Outro ponto que se pode pensar é a possibilidade de ser uma cantiga de
amigo que possui um caráter homossexual, se tratando de uma relação entre
duas mulheres. Pois, quando o eu-lírico traz no terceiro e quarto versos ainda
na segunda estrofe:
“E sabe Deus de nós que est assi;
e destas coitas nom sei eu muit'en,”

talvez possa estar querendo passar a ideia de que Deus sabe o que ele sente,
o que não quer dizer que Deus aprova, mas ele sabe do sentimento do eu-lírico
para a pessoa a quem se refere e vice-versa. Isso pode trazer uma mensagem
subliminar de que talvez se trate de uma relação homossexual entre essas
duas figuras, já que não era algo visto com bons olhos na época.

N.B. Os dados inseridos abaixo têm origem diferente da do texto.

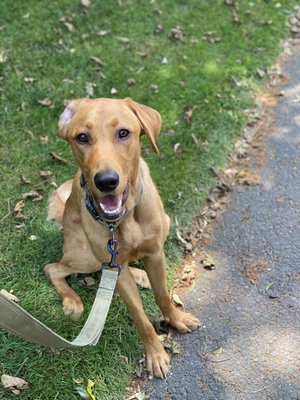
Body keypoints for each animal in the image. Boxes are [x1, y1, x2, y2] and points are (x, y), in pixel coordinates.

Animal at [45, 97, 200, 378]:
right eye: (81, 137)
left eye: (124, 133)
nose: (106, 181)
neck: (124, 218)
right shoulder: (114, 266)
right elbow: (141, 318)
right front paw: (155, 354)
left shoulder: (155, 253)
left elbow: (163, 296)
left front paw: (176, 319)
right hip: (87, 256)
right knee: (53, 268)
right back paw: (72, 300)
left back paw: (140, 275)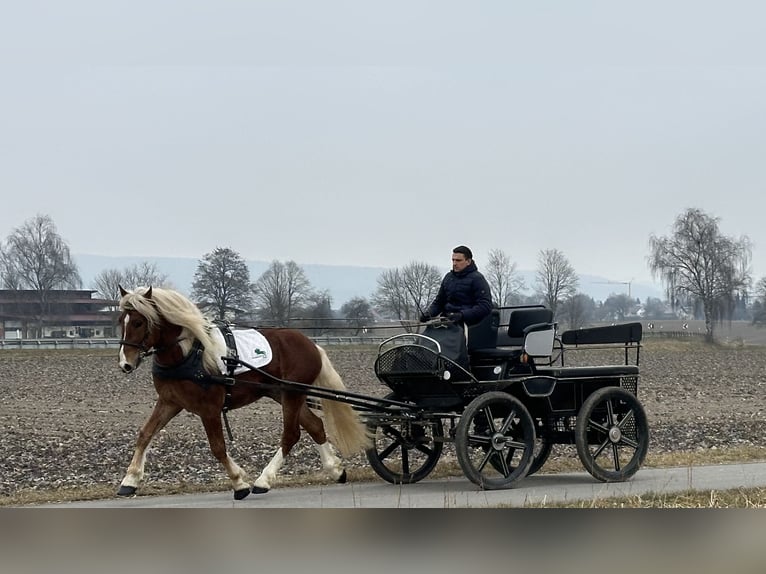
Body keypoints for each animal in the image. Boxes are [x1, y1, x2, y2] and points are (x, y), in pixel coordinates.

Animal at [115, 286, 374, 502]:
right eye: (121, 321)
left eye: (138, 322)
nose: (125, 364)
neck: (190, 353)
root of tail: (311, 344)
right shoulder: (169, 401)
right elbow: (145, 434)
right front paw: (130, 480)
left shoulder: (209, 409)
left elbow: (218, 448)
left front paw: (239, 483)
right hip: (284, 393)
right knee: (315, 426)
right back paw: (335, 469)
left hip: (291, 394)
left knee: (291, 435)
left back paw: (264, 480)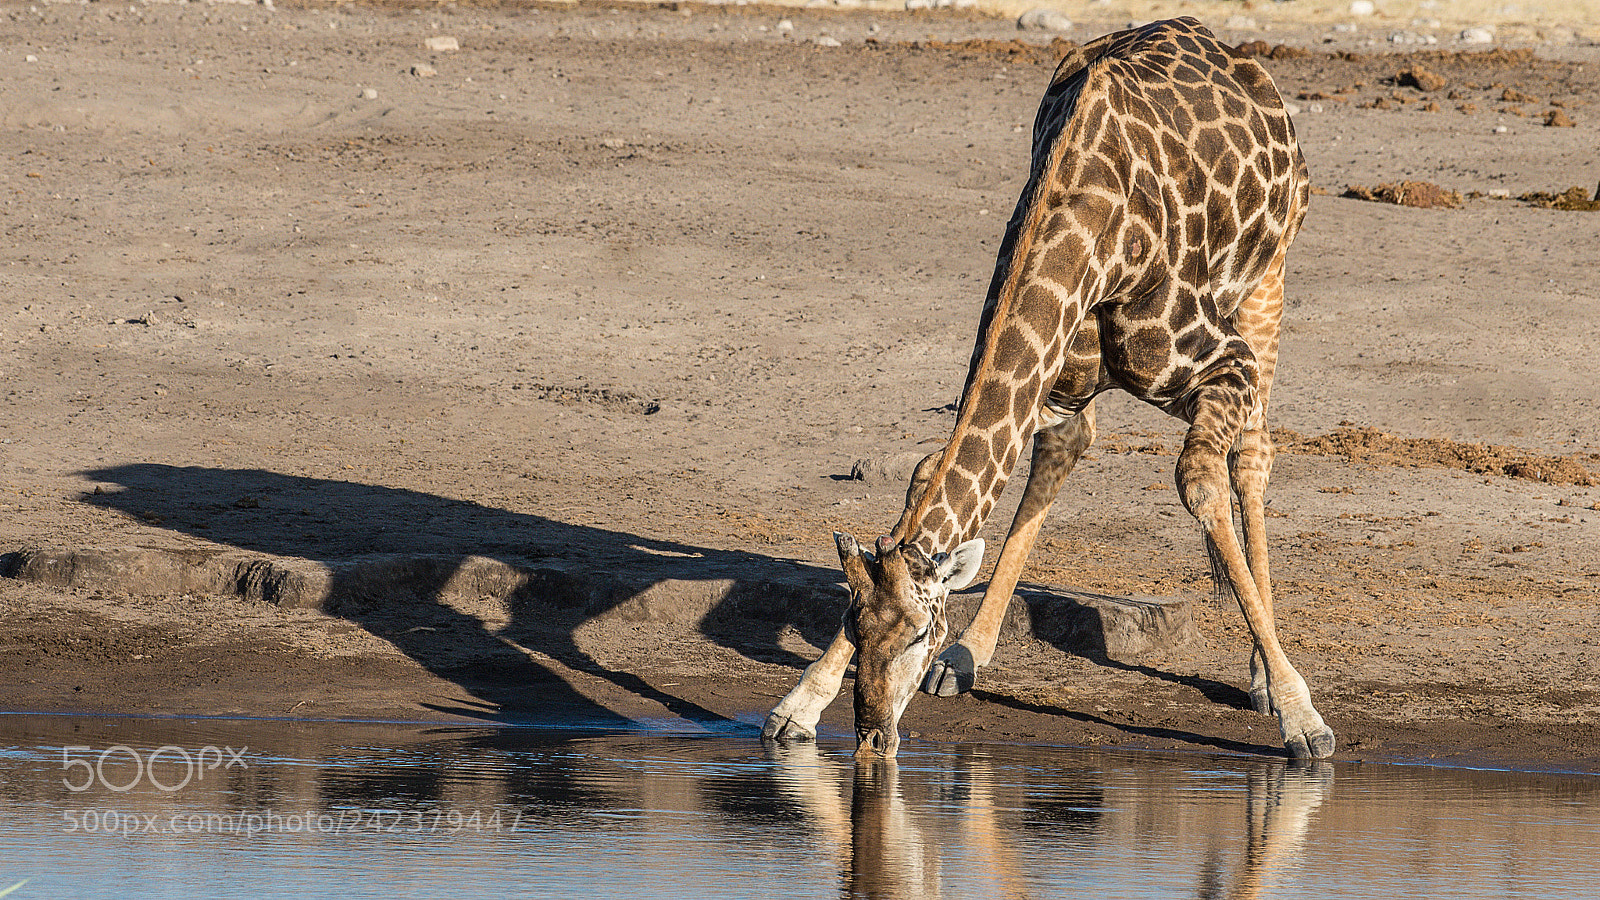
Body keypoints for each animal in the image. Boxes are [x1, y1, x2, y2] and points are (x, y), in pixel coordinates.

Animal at [763, 17, 1336, 760]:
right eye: (853, 629)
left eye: (919, 634)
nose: (872, 736)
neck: (1088, 231)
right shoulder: (1050, 376)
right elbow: (935, 470)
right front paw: (798, 706)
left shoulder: (1221, 364)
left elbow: (1201, 481)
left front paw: (1303, 717)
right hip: (1085, 373)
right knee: (1067, 448)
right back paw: (970, 655)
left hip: (1268, 277)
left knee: (1252, 454)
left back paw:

O que se conclui, portanto, é que a cantiga não deixa claro qual a voz
desse eu-lírico, bem como não se pode ter certeza de qual cantiga do gênero
lírico se trata. Porém, os aspectos indicam se tratar de um fenômeno de
simbiose por possuir aspectos tanto da cantiga de amor como da cantiga de
amigo. Sendo assim, fica claro a maleabilidade de Rodrigo Anes de
Vasconcelos em produzir essa cantiga.